Kitfox Games is about building bridges these days, it seems. Explicitly, they’re building bridges between hunks and cutlery with upcoming action/dating sim Boyfriend Dungeon. More subtle (and surprising) are the bridges they’re building between communities in fandom. We discussed both at GDC 2019.
Earlier in the week, I had the pleasure of discussing Boyfriend Dungeon with lead artist Xin Ran Liu after spending ten minutes with the game at The MIX (Media Indie Exchange). For the uninitiated, Boyfriend Dungeon deftly combines a visual novel-style dating simulation with an isometric action game. How it weaves the two together is something unexpected: each of the player’s weapons can be dated. For the demo I played, only Sunder (a Talwar) and Valeria (a dagger) were available to me.

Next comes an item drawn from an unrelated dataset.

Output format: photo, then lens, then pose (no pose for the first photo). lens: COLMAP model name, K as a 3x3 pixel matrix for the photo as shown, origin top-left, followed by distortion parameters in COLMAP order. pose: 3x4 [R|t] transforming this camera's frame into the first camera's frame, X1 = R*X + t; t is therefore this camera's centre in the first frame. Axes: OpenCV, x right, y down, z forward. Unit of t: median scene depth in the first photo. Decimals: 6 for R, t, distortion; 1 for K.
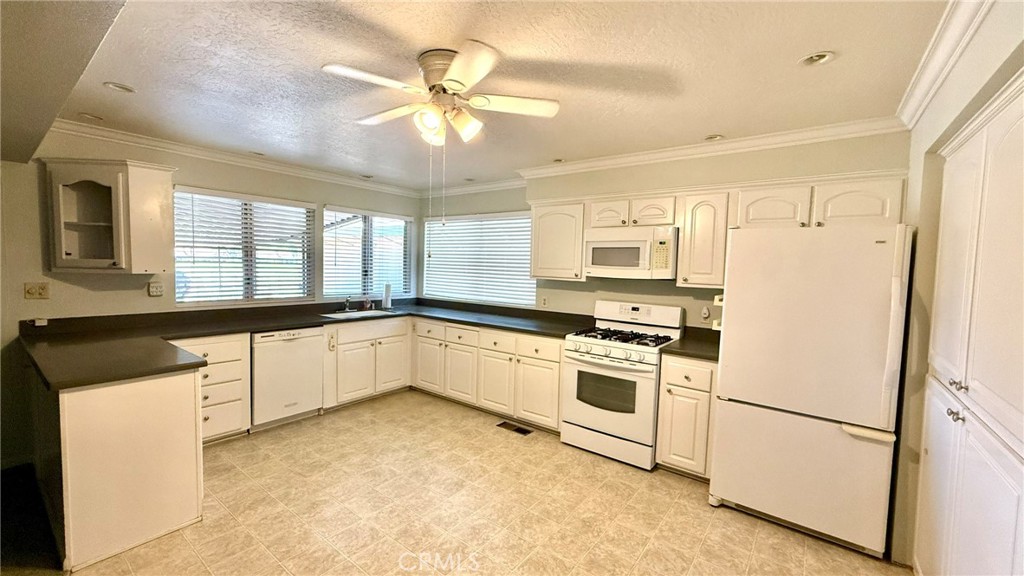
lens RADIAL K [[409.0, 0, 510.8], [0, 409.0, 285.9], [0, 0, 1]] dist [0.003620, 0.000545]
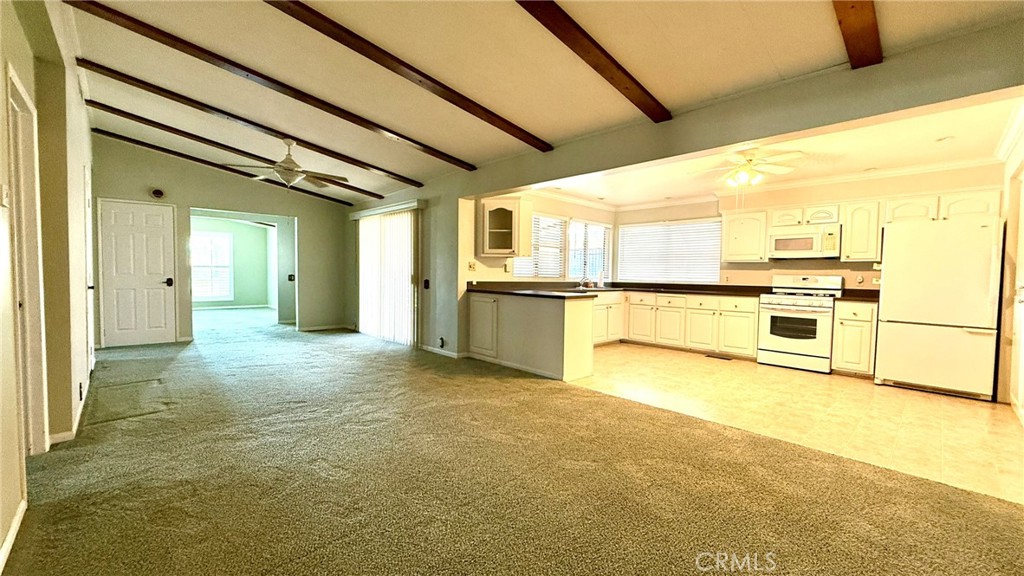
lens RADIAL K [[409.0, 0, 514.7], [0, 409.0, 285.3], [0, 0, 1]] dist [0.003620, 0.000545]
pose [[0.988631, -0.005488, -0.150260, -0.618972], [0.001283, 0.999605, -0.028072, 0.140308], [0.150354, 0.027560, 0.988248, -0.773532]]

Even in its early state, Boyfriend Dungeon has a lot going on. Your cozy-but-swanky apartment features the trappings you’d expect from a video game home base. When you want to check quest statuses, you’re treated to a smartphone interface that would feel played out if it weren’t so perfectly executed. The writing staff is flanked by narrative designer Christine Love (Analogue: A Hate Story and Ladykiller in a Bind) and writer Meg Jayanth (80 Days), and it shows. Their collective talent (not to mention Kitfox’s core staff) provides a solid core of dialogue and narrative progression I was interested in continuing long after my short time with the game.
There’s enough weaponized meat in this corner of the game that it could stand on its own if Kitfox desired. Instead, dating your weapons provides implicit and explicit value by improving the player’s abilities in the action-packed corner of the game. Boyfriend Dungeon’s procedurally modular dungeons felt a lot like a less-painstakingly-crafted version of Bastion. Isometric combat isn’t the only similarity; getting into a rhythm with combos felt positively Supergiant-esque. It feels more weighty than combat in Moon Hunters, one of Kitfox’s previous action titles.
Overwhelming hordes and some interface clutter suggest there’s still some iteration to come, which Liu confirmed when we spoke later in the week along with community developer Victoria Tran. For Tran’s part, she agreed that there has been a noticeable logjam of virtual novels and dating sims hitting the collective consciousness for the past few years. When asked how Boyfriend Dungeon will set itself apart aside from theme and combat, she indicated a focus on diversity both within the game and with who is making it will be the difference.
Even with a small vertical slice, inclusiveness is a key tenet for the game. From choosing addressed pronouns to entering a squarely jealousy-free zone with dateable weapons, I felt like I could carry my specific status into the game. Though not revolutionary in and of themselves (especially for modern dating sims), it all combines to feel very progressive for a narrative-based action game.
Boyfriend Dungeon doesn’t have a release date, yet Kitfox is disinterested in keeping to one project at a time. Aside from an unannounced project, Kitfox made headlines earlier this month with the discovery that fabled modern classic Dwarf Fortress was being brought to Steam by the studio. The key ingredient to the arrangement is trust, Tran asserted. “[Kitfox studio director] Tanya X Short and [Drawf Fortress creator] Tarn have known each other for a long time,” Tran noted.
I asked Tran and Liu which side decided to update the tile set for the Steam release–the original features charming but visually confusing ASCII art and little else–and neither were entirely sure. Kitfox definitely has conversations with the Dwarf Fortress team about best practices for a wide release, they suggested, but Tran said they’re essentially sticking to contracts, logistics, and PR.
Such a “good get” as a new publishing partner might surprise me and others in the industry, but Kitfox might just be its own most hushed secret. They’re getting louder in 2019.